Mais pas seulement eux. Le Directeur de cabinet du ministère de l’Administration territoriale, de la Décentralisation et de la Sécurité, Roger Ouédraogo, est également dans le viseur. Montant : 30 millions de francs CFA. «Cette somme provient d’un appui du Premier ministère au MATDS dans le cadre du parrainage de la Journée du 8 mars 2015 pour 20 000 000 FCFA et d’un soutien à la communication du MATDS pour 10 000 000 FCFA», précise le rapport. «Les pièces justificatives relatives au parrainage de la Journée du 8 mars 2015 ont été produites et acceptées par la mission. Par contre, celles relatives au soutien de la communication du MATDS ont été rejetées pour des motifs qui n’ont pas de lien avec l’objet de soutien sollicité et reçu. De même, les factures produites ne répondent pas aux normes (absence de proforma, d’acquit libératoire, absence de bordereau de livraison, absence de certification et de timbres)».
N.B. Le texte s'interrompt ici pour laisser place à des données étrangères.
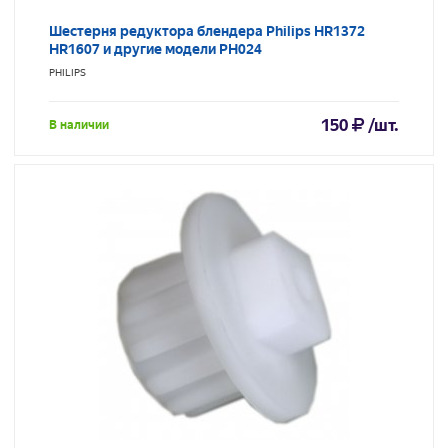
Шестерня редуктора блендера Philips HR1372
HR1607 и другие модели PH024
PHILIPS
150
/шт.
В наличии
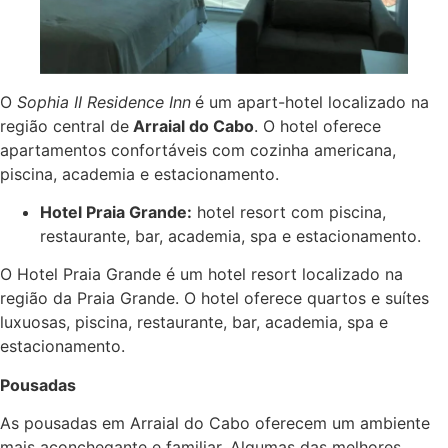
O
Sophia II Residence Inn
é um apart-hotel localizado na
região central de
Arraial do Cabo
. O hotel oferece
apartamentos confortáveis com cozinha americana,
piscina, academia e estacionamento.
Hotel Praia Grande:
hotel resort com piscina,
restaurante, bar, academia, spa e estacionamento.
O Hotel Praia Grande é um hotel resort localizado na
região da Praia Grande. O hotel oferece quartos e suítes
luxuosas, piscina, restaurante, bar, academia, spa e
estacionamento.
Pousadas
As pousadas em Arraial do Cabo oferecem um ambiente
mais aconchegante e familiar. Algumas das melhores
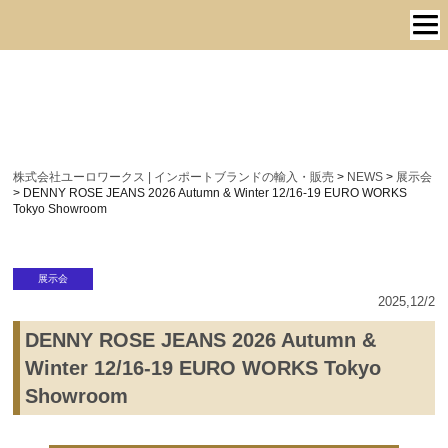
株式会社ユーロワークス | インポートブランドの輸入・販売
>
NEWS
>
展示会
>
DENNY ROSE JEANS 2026 Autumn & Winter 12/16-19 EURO WORKS
Tokyo Showroom
展示会
2025,12/2
DENNY ROSE JEANS 2026 Autumn &
Winter 12/16-19 EURO WORKS Tokyo
Showroom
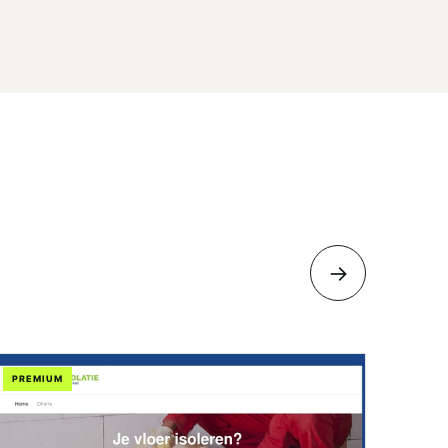
→
PREMIUM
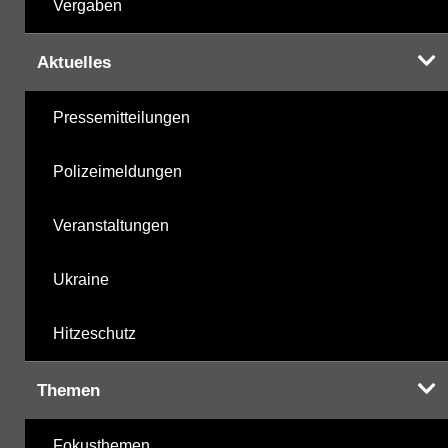
Vergaben
Aktuelles
Pressemitteilungen
Polizeimeldungen
Veranstaltungen
Ukraine
Hitzeschutz
Themen
Fokusthemen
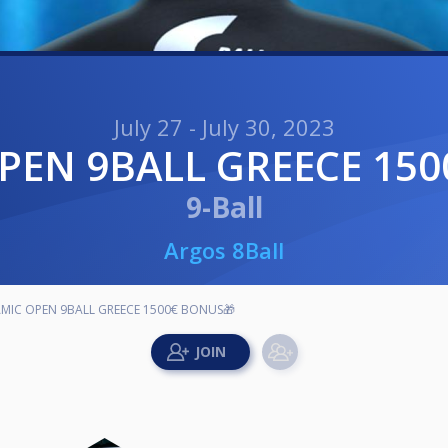
July 27 - July 30, 2023
OPEN 9BALL GREECE 15
9-Ball
Argos 8Ball
MIC OPEN 9BALL GREECE 1500€ BONUS🎁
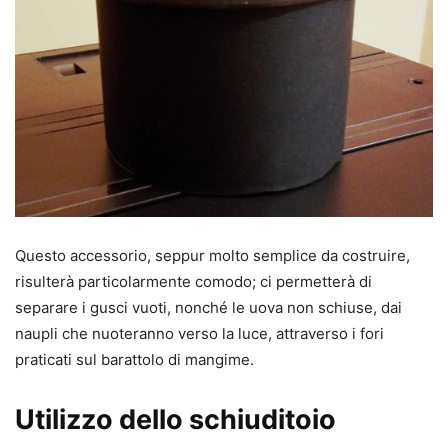
Questo accessorio, seppur molto semplice da costruire,
risulterà particolarmente comodo; ci permetterà di
separare i gusci vuoti, nonché le uova non schiuse, dai
naupli che nuoteranno verso la luce, attraverso i fori
praticati sul barattolo di mangime.
Utilizzo dello schiuditoio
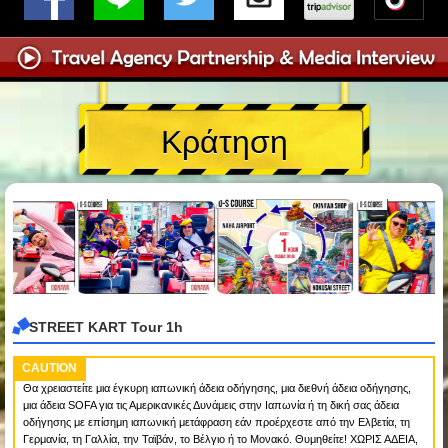
Κράτηση
STREET KART Tour 1h
CAUTION
Θα χρειαστείτε μια έγκυρη ιαπωνική άδεια οδήγησης, μια διεθνή άδεια οδήγησης,
μια άδεια SOFA για τις Αμερικανικές Δυνάμεις στην Ιαπωνία ή τη δική σας άδεια
οδήγησης με επίσημη ιαπωνική μετάφραση εάν προέρχεστε από την Ελβετία, τη
Γερμανία, τη Γαλλία, την Ταϊβάν, το Βέλγιο ή το Μονακό. Θυμηθείτε! ΧΩΡΙΣ ΑΔΕΙΑ,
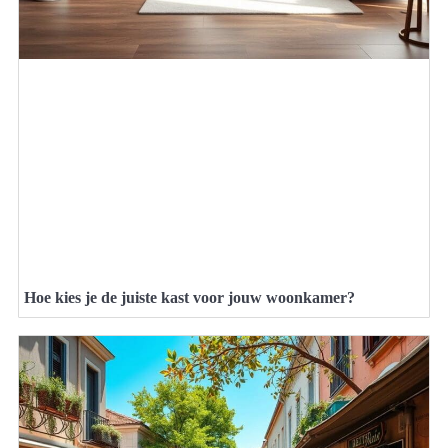
Hoe kies je de juiste kast voor jouw woonkamer?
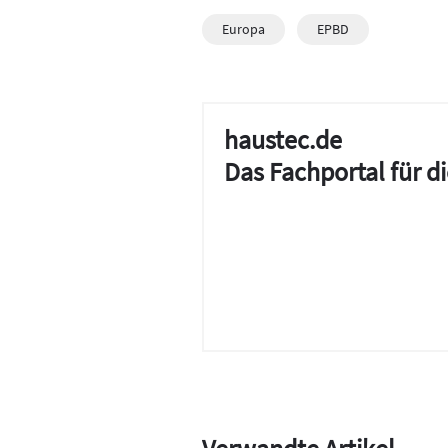
Europa
EPBD
haustec.de
Das Fachportal für 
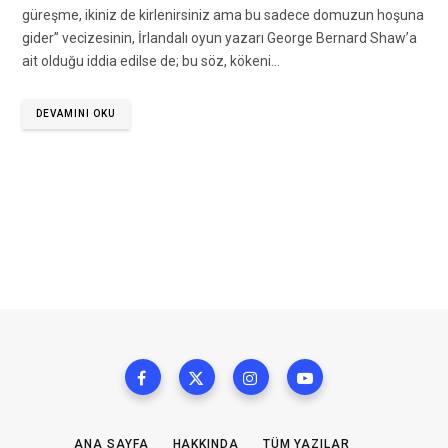
güreşme, ikiniz de kirlenirsiniz ama bu sadece domuzun hoşuna
gider” vecizesinin, İrlandalı oyun yazarı George Bernard Shaw’a
ait olduğu iddia edilse de; bu söz, kökeni…
DEVAMINI OKU
ANA SAYFA
HAKKINDA
TÜM YAZILAR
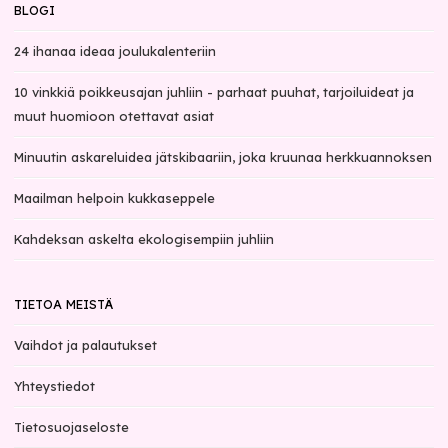
BLOGI
24 ihanaa ideaa joulukalenteriin
10 vinkkiä poikkeusajan juhliin - parhaat puuhat, tarjoiluideat ja
muut huomioon otettavat asiat
Minuutin askareluidea jätskibaariin, joka kruunaa herkkuannoksen
Maailman helpoin kukkaseppele
Kahdeksan askelta ekologisempiin juhliin
TIETOA MEISTÄ
Vaihdot ja palautukset
Yhteystiedot
Tietosuojaseloste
Il y a également dans le collimateur de l’ASCE/LC, l’ex-ministre des Sports et Loisirs, David Kabré. Dépenses exécutées sur la base de simples décharges : 10 000 000 FCFA. Il a «produit, sur interpellation de la mission, des pièces justificatives d’un montant total de 11 392 118 FCFA, largement au-dessus des justifications attendues par la mission». Mais «après examen de ces pièces justificatives, celles d’un montant total de 4 905 000 FCFA ont été acceptées ; d’où un montant de pièces justificatives rejetées de 6 487 118 FCFA». Les fonds devaient être injectés dans l’organisation de l’USSUBF. Mais ça a été, en partie, dépensé ailleurs, si l’on en croit les contrôleurs de l’ASCE/LC. Morceau choisi : «Les pièces justificatives rejetées ont trait à des dépenses dont l’objet n’a aucun rapport avec l’USSUBF ; les dates de certaines dépenses sont en dysharmonie avec la période de l’USSUBF (novembre 2014-avril 2015). Et il n’y a pas que ça. D’autres fonds, et non des moindres, se sont visiblement évaporés au Premier ministère. Zida avait pourtant dit que «plus rien ne serait comme avant». La réalité était tout autre.